Anyway, I was deep in feeling sorry for myself while driving, and I was considering if I should go back to Sunday school, with the caveat that I don’t believe, but I basically care about the people. I was thinking about whether Sunday school would make a difference in my social connectiveness, when my phone rang.
It was my Sunday School teacher. I haven’t talked to her in nearly a year. The class is going out for dinner in two weeks, and they wanted to make sure I was invited. I immediately said I will be there, and we chatted for about a half hour.
If I had any inkling of religion left, I would see the timing as divine intervention. As I was considering whether I need to return to church for social reasons, my phone rang and it was my church. I’m still amused by the coincidence.
But there are no coincidences — that was drilled into me for years. Everything that happens is God trying to communicate with us. Decades of indoctrination and quasi-belief do not fade easily, but at this point, I can appreciate amusing irony without feeling the hand of God slipping into my head.

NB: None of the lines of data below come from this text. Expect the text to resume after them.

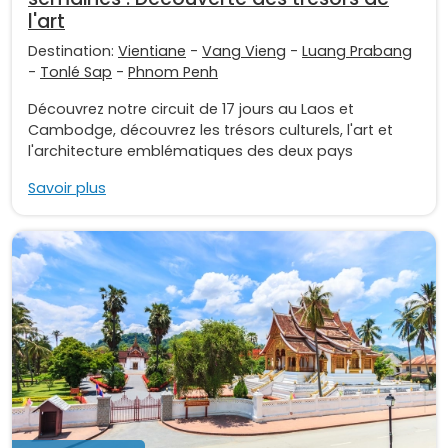
l'art
Destination:
Vientiane
-
Vang Vieng
-
Luang Prabang
-
Tonlé Sap
-
Phnom Penh
Découvrez notre circuit de 17 jours au Laos et
Cambodge, découvrez les trésors culturels, l'art et
l'architecture emblématiques des deux pays
Savoir plus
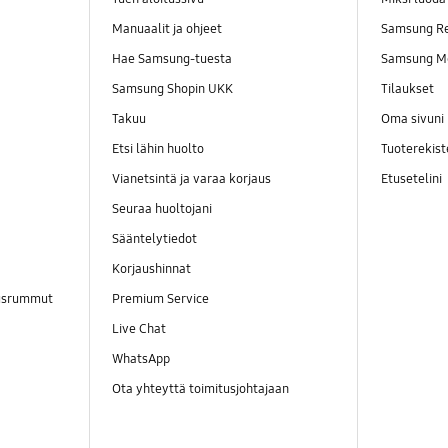
Manuaalit ja ohjeet
Samsung R
Hae Samsung-tuesta
Samsung M
Samsung Shopin UKK
Tilaukset
Takuu
Oma sivuni
Etsi lähin huolto
Tuoterekist
Vianetsintä ja varaa korjaus
Etusetelini
Seuraa huoltojani
Sääntelytiedot
Korjaushinnat
ausrummut
Premium Service
Live Chat
WhatsApp
Ota yhteyttä toimitusjohtajaan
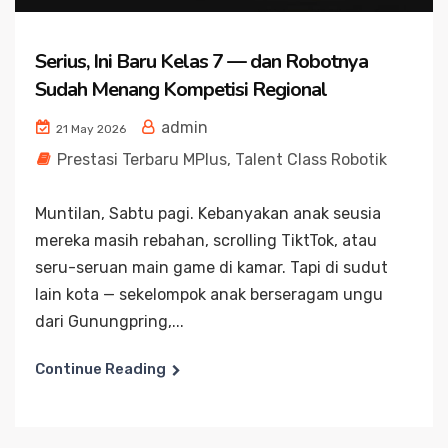
Serius, Ini Baru Kelas 7 — dan Robotnya
Sudah Menang Kompetisi Regional
admin
21 May 2026
Prestasi Terbaru MPlus
,
Talent Class Robotik
Muntilan, Sabtu pagi. Kebanyakan anak seusia
mereka masih rebahan, scrolling TiktTok, atau
seru-seruan main game di kamar. Tapi di sudut
lain kota — sekelompok anak berseragam ungu
dari Gunungpring,...
Continue Reading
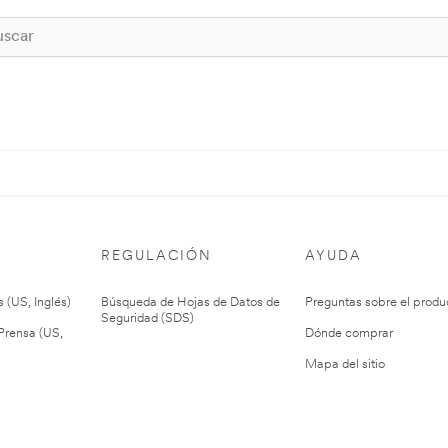
REGULACIÓN
AYUDA
 (US, Inglés)
Búsqueda de Hojas de Datos de
Preguntas sobre el produ
Seguridad (SDS)
rensa (US,
Dónde comprar
Mapa del sitio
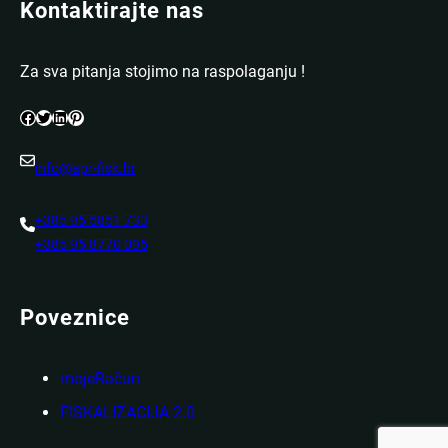
Kontaktirajte nas
Za sva pitanja stojimo na raspolaganju !
Facebook
Twitter
LinkedIn
Pinterest
info@apr-fisk.hr
+385 95 5851 733
+385 95 8770 095
Poveznice
mojeRačun
FISKALIZACIJA 2.0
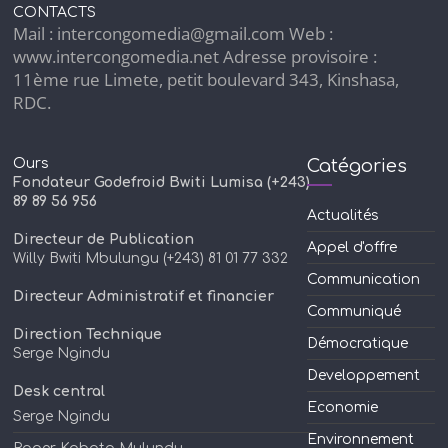
CONTACTS
Mail : intercongomedia@gmail.com Web :
www.intercongomedia.net Adresse provisoire :
11ème rue Limete, petit boulevard 343, Kinshasa,
RDC.
Ours
Catégories
Fondateur Godefroid Bwiti Lumisa (+243)
89 89 56 956
Actualités
Directeur de Publication
Appel d'offre
Willy Bwiti Mbulungu (+243) 81 01 77 332
Communication
Directeur Administratif et financier
Communiqué
Direction Technique
Démocratique
Serge Ngindu
Developpement
Desk central
Economie
Serge Ngindu
Environnement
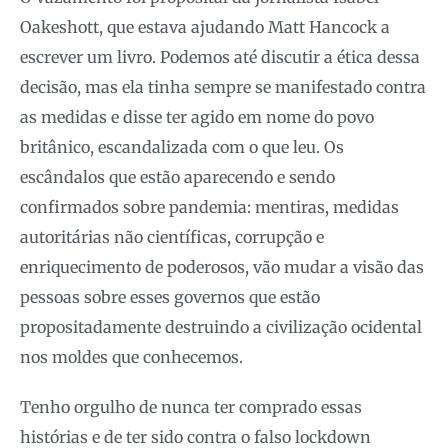
Oakeshott, que estava ajudando Matt Hancock a
escrever um livro. Podemos até discutir a ética dessa
decisão, mas ela tinha sempre se manifestado contra
as medidas e disse ter agido em nome do povo
britânico, escandalizada com o que leu. Os
escândalos que estão aparecendo e sendo
confirmados sobre pandemia: mentiras, medidas
autoritárias não científicas, corrupção e
enriquecimento de poderosos, vão mudar a visão das
pessoas sobre esses governos que estão
propositadamente destruindo a civilização ocidental
nos moldes que conhecemos.
Tenho orgulho de nunca ter comprado essas
histórias e de ter sido contra o falso lockdown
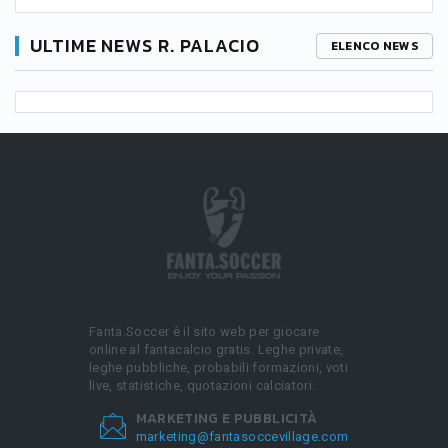
ULTIME NEWS R. PALACIO
ELENCO NEWS
Fanta.Soccer è il sito web per giocare
online al fantacalcio gratis. Leghe private,
leghe pubbliche, probabili formazioni, voti
live, statistiche, quotazioni calciatori.
MARKETING E PUBBLICITÀ
marketing@fantasoccevillage.com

Or so I thought.
Then yesterday I was driving home again, and I clicked on my podcast app to hear the next Freakonomics podcast in the series I was listening to. Apparently I misclicked in the dark at a stop light and choose a pagan podcast by mistake. It was short, entertaining and thoughtful, so I kept it on. As I pulled into my driveway, the hosts of the podcast closed with what they called their guiding principle: There are no coincidences.
At this point, any of my Christian friends would emphatically argue that God is trying to get a message to me. Some of my “spiritual but not-quite-Christian” friends would probably agree. My couple of pagan/New Age friends would earnestly suggest that I draw the energy I need towards me, so even if I do not want to attend church, I may need those people in my life.
But what do I believe? Years of experience, research and thought is not canceled out by an ironically timed phone call during an isolated pity party. There is no Charleton-Heston-esque whisper luring me back to the faithful flock. Deciding I believed again, or even allowing myself the easy luxury of pretending to believe again, would have some psychological pay-off. Sinking into the structure of Sunday morning church, maybe even joining a church choir — that would be easy, and I have faked it before. The story of my faith being renewed by a phone call would light up my congregation, or a new congregation if I changed churches (which, as a former United Methodist, I would have to do because of their current LBGTQ issues). I could be an inspirational anecdote!
But..I do not have the joy, joy, joy, joy down in my heart, and I do not believe the B-I-B-L-E is the book for me. Lot’s wife turning into a pillar of salt is a terrific morality tale, but impossible. And me walking into a church as if I’m returning back to my true faith…that is not happening either, despite a phone call inviting me to dinner.